The National Library of Spain announced that the full text of the public domain publications of the Digital Newspaper Library can be downloaded in open, free and reusable formats **. Free of course.
The institution has a page on its website that contains a list of titles in the public domain, the full text of which can be downloaded. These texts are obtained from an optical character recognition process or OCR. Which implies that its quality may vary depending on the typeface and conditions of the original document.
The texts can be used freely for analysis, processing or reuse
More than 2,000 press headlines in the public domain
The Digital Newspaper Library has thousands of press headlines, including more than 2,000 in the public domain, whose numbers are now offered as downloadable files so that they can be used freely “for analysis, processing or reuse,” they explain from the BNE.
“Having these texts allows the application of natural language processing technologies and other new tools typical of the so-called digital humanities, whose use is increasingly widespread”.

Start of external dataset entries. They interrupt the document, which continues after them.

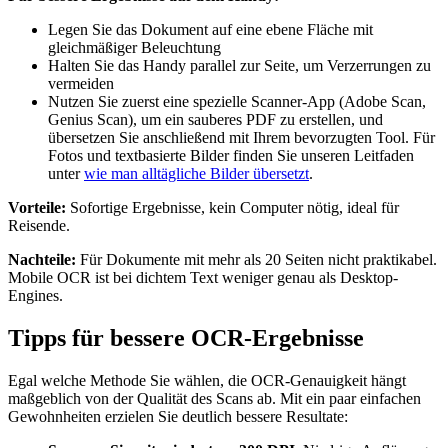
Legen Sie das Dokument auf eine ebene Fläche mit
gleichmäßiger Beleuchtung
Halten Sie das Handy parallel zur Seite, um Verzerrungen zu
vermeiden
Nutzen Sie zuerst eine spezielle Scanner-App (Adobe Scan,
Genius Scan), um ein sauberes PDF zu erstellen, und
übersetzen Sie anschließend mit Ihrem bevorzugten Tool. Für
Fotos und textbasierte Bilder finden Sie unseren Leitfaden
unter
wie man alltägliche Bilder übersetzt
.
Vorteile:
Sofortige Ergebnisse, kein Computer nötig, ideal für
Reisende.
Nachteile:
Für Dokumente mit mehr als 20 Seiten nicht praktikabel.
Mobile OCR ist bei dichtem Text weniger genau als Desktop-
Engines.
Tipps für bessere OCR-Ergebnisse
Egal welche Methode Sie wählen, die OCR-Genauigkeit hängt
maßgeblich von der Qualität des Scans ab. Mit ein paar einfachen
Gewohnheiten erzielen Sie deutlich bessere Resultate:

The initiative came as part of the general strategy of the BNE to promote research and reuse of its digital heritage and in a specific part of this roadmap that intends to analyze, open and publish the data that the institution generates. Doing so in open and reusable formats, following public sector information reuse policies and standards.

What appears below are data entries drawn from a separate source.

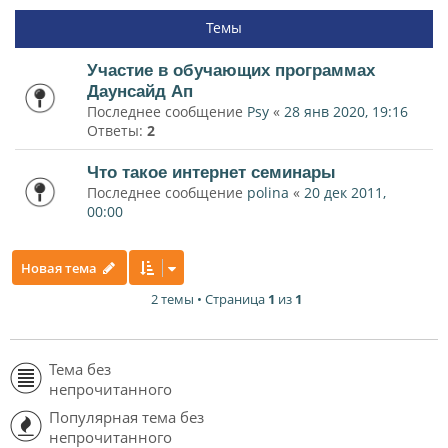
Темы
Участие в обучающих программах
Даунсайд Ап
Последнее сообщение
Psy
«
28 янв 2020, 19:16
Ответы:
2
Что такое интернет семинары
Последнее сообщение
polina
«
20 дек 2011,
00:00
Новая тема
2 темы • Страница
1
из
1
Тема без
непрочитанного
Популярная тема без
непрочитанного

Among the large data sets generated and released by the National Library of Spain, adaptations have been made to the JSON, CSV, ODS, TXT or XML formats. “The initiative is proposed as an activity open to collaboration, a starting point to find lines of experimentation, work and exploitation of these data, as a valuable resource in fields such as natural language processing, academic research or the development of software, “they say.
An earlier version of this article was published in 2020.